Sesi yükseltmeden de sözü yükseltebilen, sustuğunda da çok şey söyleyebilen nadir adamlar var. Onlardan birisidir benim dostum.
Ömer KARAOĞLU

O, benim dostum!
Çünkü sağlam ölmek için bu çağda, hasta yaşamak gerektiğini, sılasız gurbet türküsü dinlenmeyeceğini belletti bana. Maskesiz yaşamanın savaşların en çetini olduğunu, uygarlığın her kıtaya en kısa sürede ölüm ihraç edebilecek kadar ilerlediğini söyledi.
Değişimi en iyi ölülerin anlatabildiğini, tevhid bilincini eyleme dönüştüren insanın, yenilgisi olmayan bir savaşa çıktığını … ve hakikate dair damıtılmış nice cümleyi kayda geçirdi.
Bu itibarla şükür ki benim dostum kendileri!
Uzun yıllara sârî dostluğumuz, zamanımıza şahitlik oldu bir anlamda. Bir ağabey, bir yol arkadaşı, bir dost. Bir şair, bir düşünür, derdin derman olduğunu belleten bir ahir zaman muallimi.
Bir kez daha o anlatsın kimilerine, anlatmaktan aciz kaldıklarımızı:
“…biz yürüdük. Ah! Söyletmeyin çocuklar, biz içinden hüzün akan günlerle kırklanıp büyüdük.
Şarkını hafızanda tutabilir misin? Kıvranırken altın perçemli çocuk acıyla, yanından sıyrılıp kaçabilir misin? Biz en çok açmayan çiçekler için ağladık. Hiç durmadan, sabah akşam demeden aynalara baktık.
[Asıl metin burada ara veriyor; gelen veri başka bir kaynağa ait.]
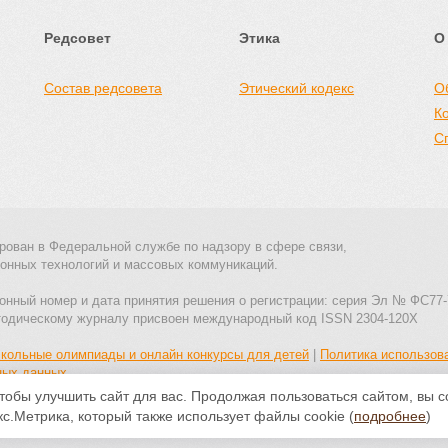
Редсовет
Этика
О
Состав редсовета
Этический кодекс
О
К
С
рован в Федеральной службе по надзору в сфере связи,
онных технологий и массовых коммуникаций.
онный номер и дата принятия решения о регистрации: серия Эл № ФС77-
тодическому журналу присвоен международный код ISSN 2304-120X
кольные олимпиады и онлайн конкурсы для детей
|
Политика использов
ных данных
тобы улучшить сайт для вас. Продолжая пользоваться сайтом, вы 
Все материалы доступны по
лицензии Creative Commons С указанием
с.Метрика, который также использует файлы cookie (
подробнее
)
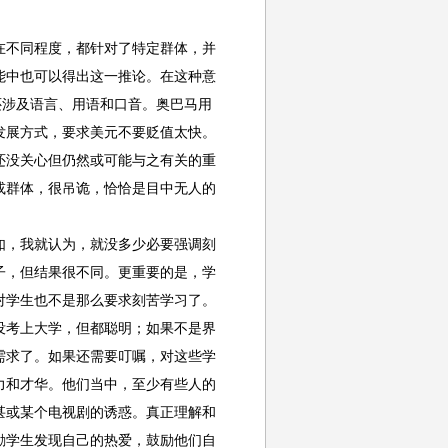
不同程度，都针对了特定群体，并
功能中也可以得出这一推论。在这种意
还涉及语言、用语和口音。奥巴马用
发展方式，要求美元不要贬值太快。
还没关心但仍然或可能与之有关的重
或群体，很吊诡，恰恰是目中无人的
，我就认为，就没多少必要强调刻
子，但结果很不同。更重要的是，学
对学生也不是那么要求刻苦学习了。
没考上大学，但都聪明；如果不是界
需求了。如果还需要叮嘱，对这些学
力和才华。他们当中，至少有些人的
甚或某个电视剧的诱惑。真正理解和
励学生发现自己的热爱，鼓励他们自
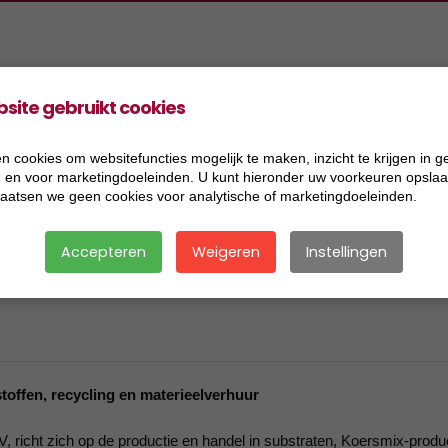
site gebruikt cookies
oducten
Projecten
Informatie
Vacatures
ers Aannemingen BV
2026
Acceptatiecriteria
n cookies om websitefuncties mogelijk te maken, inzicht te krijgen in g
), en voor marketingdoeleinden. U kunt hieronder uw voorkeuren opslaan
ers Handel BV
2025
Algemene voorwaarden
laatsen we geen cookies voor analytische of marketingdoeleinden.
ers Research BV
2024
Certificaat BRL 2506
Accepteren
Weigeren
Instellingen
ers Transport BV
2023
Certificaat BRL 9321
ersmix BV
2022
Certificaat BRL 9335
2021
Certificaat BRL SIKB 7500
2020
Certificaat VCA
offen, recycling en materieelverhuur
2019
Disclaimer
richt zich op de productie en handel in substraten, Koersmix-produ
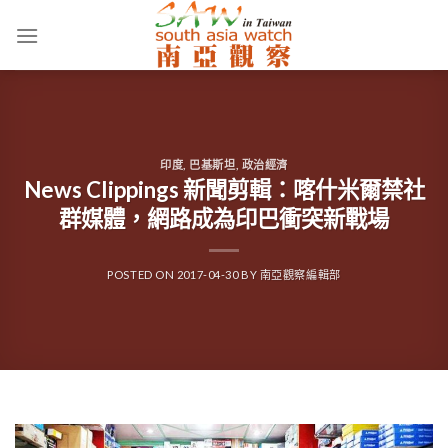
Skip
to
content
印度
,
巴基斯坦
,
政治經濟
News Clippings 新聞剪輯：喀什米爾禁社
群媒體，網路成為印巴衝突新戰場
POSTED ON
2017-04-30
BY
南亞觀察編輯部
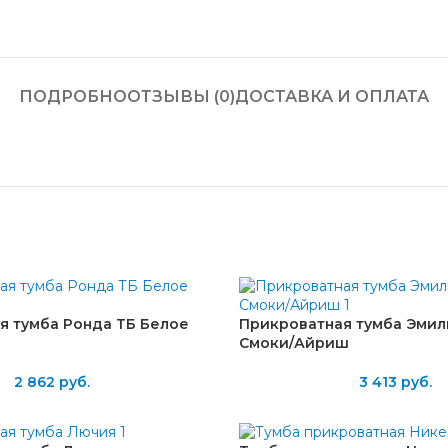
ПОДРОБНО
ОТЗЫВЫ (0)
ДОСТАВКА И ОПЛАТА
я тумба Ронда ТБ Белое
Прикроватная тумба Эмили
Смоки/Айриш
2 862
руб.
3 413
руб.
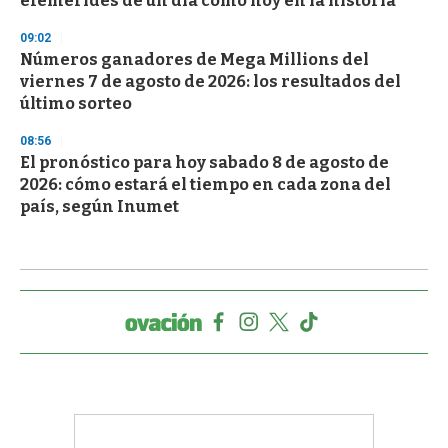
efemérides de un día como hoy en la historia
09:02
Números ganadores de Mega Millions del
viernes 7 de agosto de 2026: los resultados del
último sorteo
08:56
El pronóstico para hoy sabado 8 de agosto de
2026: cómo estará el tiempo en cada zona del
país, según Inumet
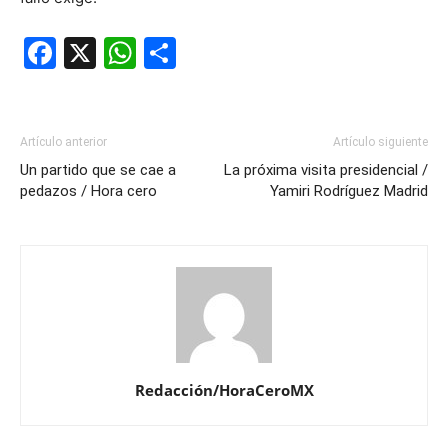
Facebook
X
WhatsApp
Compartir
Artículo anterior
Artículo siguiente
Un partido que se cae a
La próxima visita presidencial /
pedazos / Hora cero
Yamiri Rodríguez Madrid
Redacción/HoraCeroMX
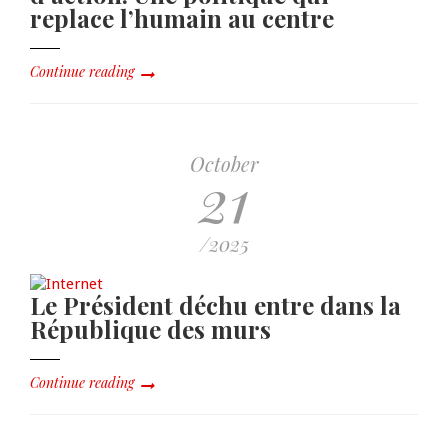
replace l’humain au centre
Continue reading
October
21
/2025
Le Président déchu entre dans la
République des murs
Continue reading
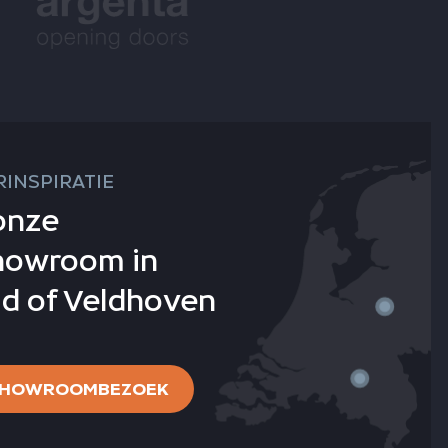
INSPIRATIE
onze
howroom in
d of Veldhoven
 SHOWROOMBEZOEK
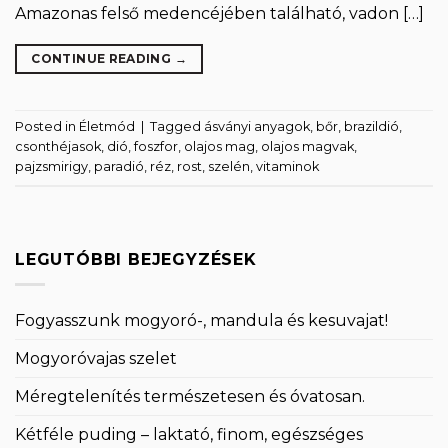
Amazonas felső medencéjében található, vadon […]
CONTINUE READING
→
Posted in
Életmód
|
Tagged
ásványi anyagok
,
bőr
,
brazildió
,
csonthéjasok
,
dió
,
foszfor
,
olajos mag
,
olajos magvak
,
pajzsmirigy
,
paradió
,
réz
,
rost
,
szelén
,
vitaminok
LEGUTÓBBI BEJEGYZÉSEK
Fogyasszunk mogyoró-, mandula és kesuvajat!
Mogyoróvajas szelet
Méregtelenítés természetesen és óvatosan.
Kétféle puding – laktató, finom, egészséges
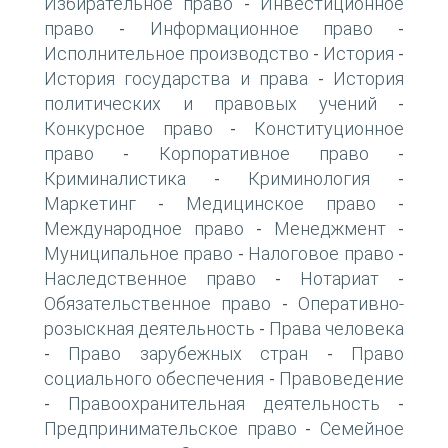
Избирательное право
Инвестиционное
-
право
Информационное право
-
-
Исполнительное производство
История
-
-
История государства и права
История
-
политических и правовых учений
-
Конкурсное право
Конституционное
-
право
Корпоративное право
-
-
Криминалистика
Криминология
-
-
Маркетинг
Медицинское право
-
-
Международное право
Менеджмент
-
-
Муниципальное право
Налоговое право
-
-
Наследственное право
Нотариат
-
-
Обязательственное право
Оперативно-
-
розыскная деятельность
Права человека
-
Право зарубежных стран
Право
-
-
социального обеспечения
Правоведение
-
Правоохранительная деятельность
-
-
Предпринимательское право
Семейное
-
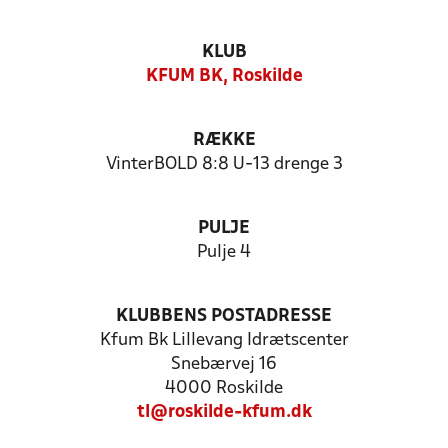
KLUB
KFUM BK, Roskilde
RÆKKE
VinterBOLD 8:8 U-13 drenge 3
PULJE
Pulje 4
KLUBBENS POSTADRESSE
Kfum Bk Lillevang Idrætscenter
Snebærvej 16
4000 Roskilde
tl@roskilde-kfum.dk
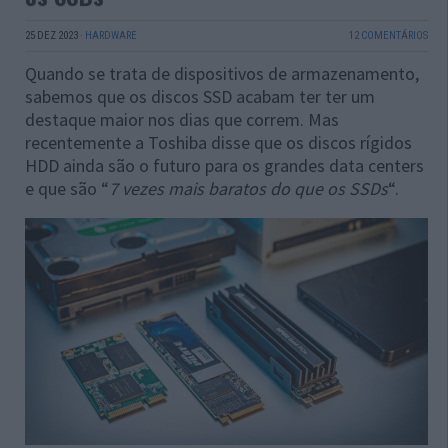
25 DEZ 2023
·
HARDWARE
12 COMENTÁRIOS
Quando se trata de dispositivos de armazenamento,
sabemos que os discos SSD acabam ter ter um
destaque maior nos dias que correm. Mas
recentemente a Toshiba disse que os discos rígidos
HDD ainda são o futuro para os grandes data centers
e que são “
7 vezes mais baratos do que os SSDs
“.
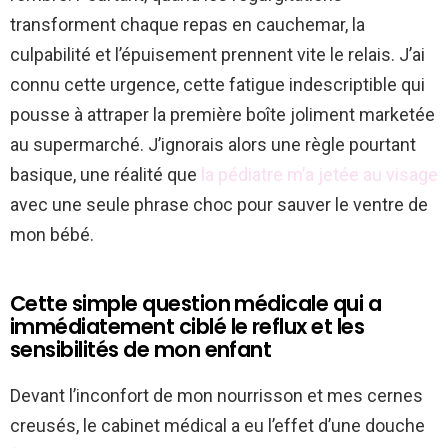
transforment chaque repas en cauchemar, la
culpabilité et l’épuisement prennent vite le relais. J’ai
connu cette urgence, cette fatigue indescriptible qui
pousse à attraper la première boîte joliment marketée
au supermarché. J’ignorais alors une règle pourtant
basique, une réalité que
la pédiatre m’a jetée au visage
avec une seule phrase choc pour sauver le ventre de
mon bébé.
Cette simple question médicale qui a
immédiatement ciblé le reflux et les
sensibilités de mon enfant
Devant l’inconfort de mon nourrisson et mes cernes
creusés, le cabinet médical a eu l’effet d’une douche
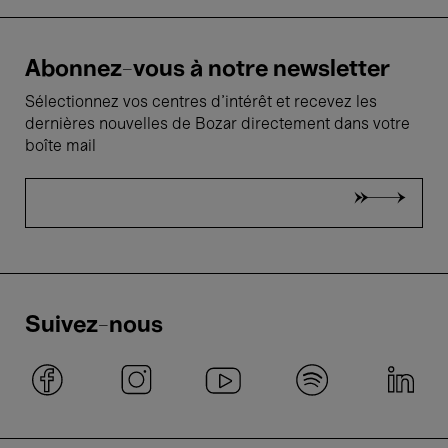
Abonnez-vous à notre newsletter
Sélectionnez vos centres d'intérêt et recevez les
dernières nouvelles de Bozar directement dans votre
boîte mail
Suivez-nous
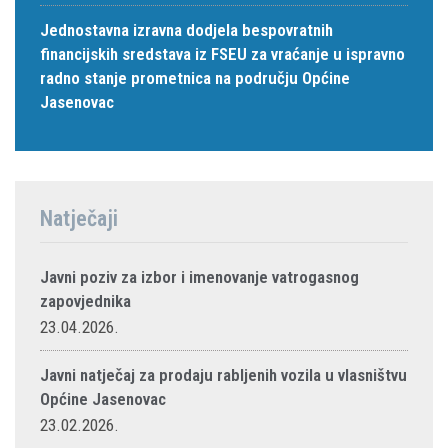
Jednostavna izravna dodjela bespovratnih
financijskih sredstava iz FSEU za vraćanje u ispravno
radno stanje prometnica na području Općine
Jasenovac
Natječaji
Javni poziv za izbor i imenovanje vatrogasnog
zapovjednika
23.04.2026.
Javni natječaj za prodaju rabljenih vozila u vlasništvu
Općine Jasenovac
23.02.2026.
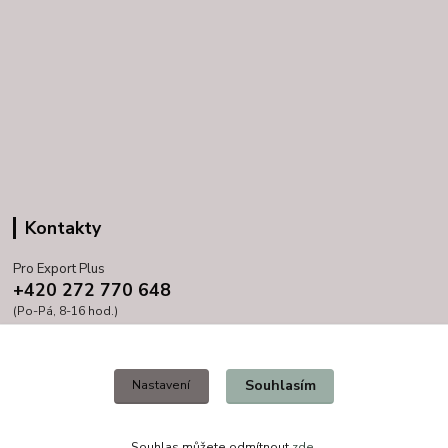
Kontakty
Pro Export Plus
+420 272 770 648
(Po-Pá, 8-16 hod.)
prihoda@proexport.cz
Souhlasím
Nastavení
Souhlas můžete odmítnout
zde
.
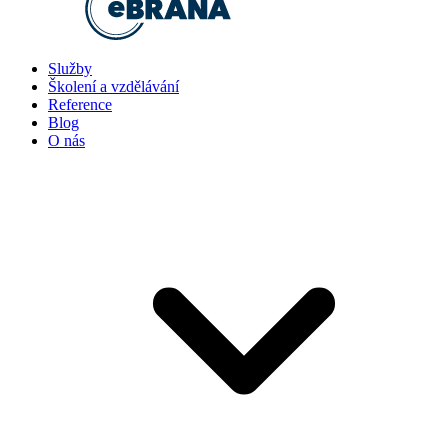
Služby
Školení a vzdělávání
Reference
Blog
O nás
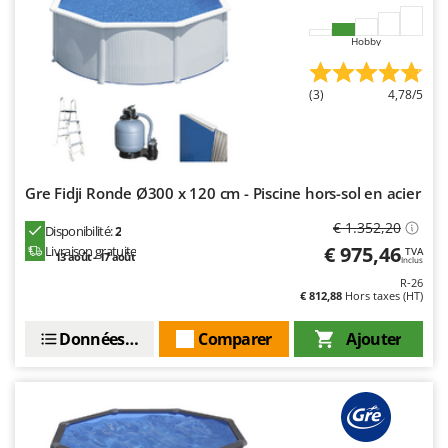
Seven Italy
Shark
Hobby
Silky
(3)
4,78/5
Simatech
Sirman
Skil
Smartwood
Gre Fidji Ronde Ø300 x 120 cm - Piscine hors-sol en acier
Smeg
€ 1.352,20
Disponibilité:
2
Snapper
€ 975,46
Livraison gratuite
TVA
13 août - 17 août
Inclus
Solidur
R-26
€ 812,88
Hors taxes (HT)
Spice Electronics
Données techniques
Comparer
Ajouter
Spiralmac
Spring Protezione
Spyro
Stanley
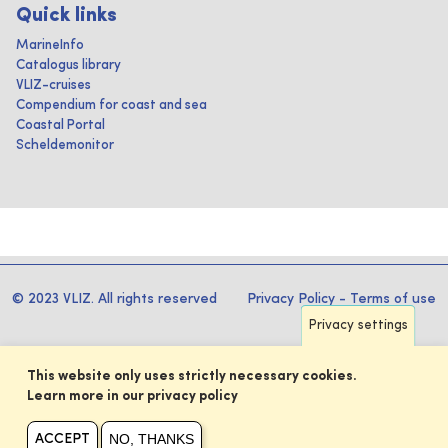
Quick links
MarineInfo
Catalogus library
VLIZ-cruises
Compendium for coast and sea
Coastal Portal
Scheldemonitor
© 2023 VLIZ. All rights reserved
Privacy Policy
-
Terms of use
Privacy settings
This website only uses strictly necessary cookies.
Learn more in our privacy policy
NO, THANKS
ACCEPT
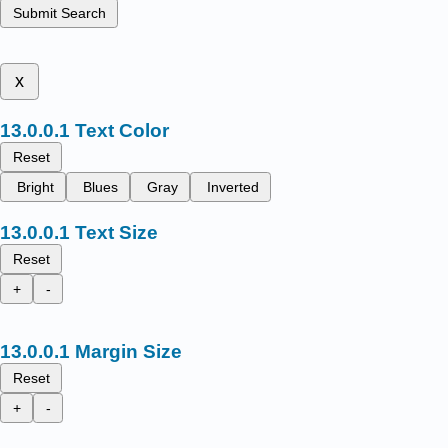
Submit Search
x
Text Color
Reset
Bright
Blues
Gray
Inverted
Text Size
Reset
+
-
Margin Size
Reset
+
-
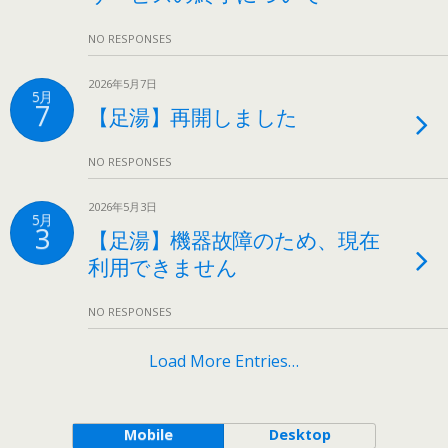
NO RESPONSES
2026年5月7日
5月
7
【足湯】再開しました
NO RESPONSES
2026年5月3日
5月
3
【足湯】機器故障のため、現在
利用できません
NO RESPONSES
Load More Entries…
Mobile
Desktop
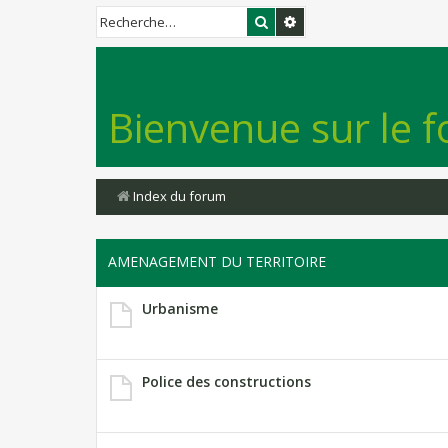
Rechercher
Recherche avancée
Bienvenue sur le f
Index du forum
AMENAGEMENT DU TERRITOIRE
Urbanisme
Police des constructions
Sorular sorduk, başkaları sormadan daha. Hep bir suç aradık.
Zindanlar anladı. Dağlar tesbihte daim, okyanuslar sırrımızı sımsıkı sarmalayıp sakladı.
Bir tek onlar anlamadı”.
Böyle yazdı “Sensizliği Bilmiyorlar”da.
“Hüznün ev sahibi olduğu”nu kaydetmişse de “kiracı”lığa talip olduğumuzu beyan edelim yeri gelmişken. Zira nice günler ve geceler boyunca o “bildiği ve hiçbir kulağa değmemiş şarkı”yı ısrarla saklasa da arada bir mırıldandığı seslerden duymuşluğumuz vardır.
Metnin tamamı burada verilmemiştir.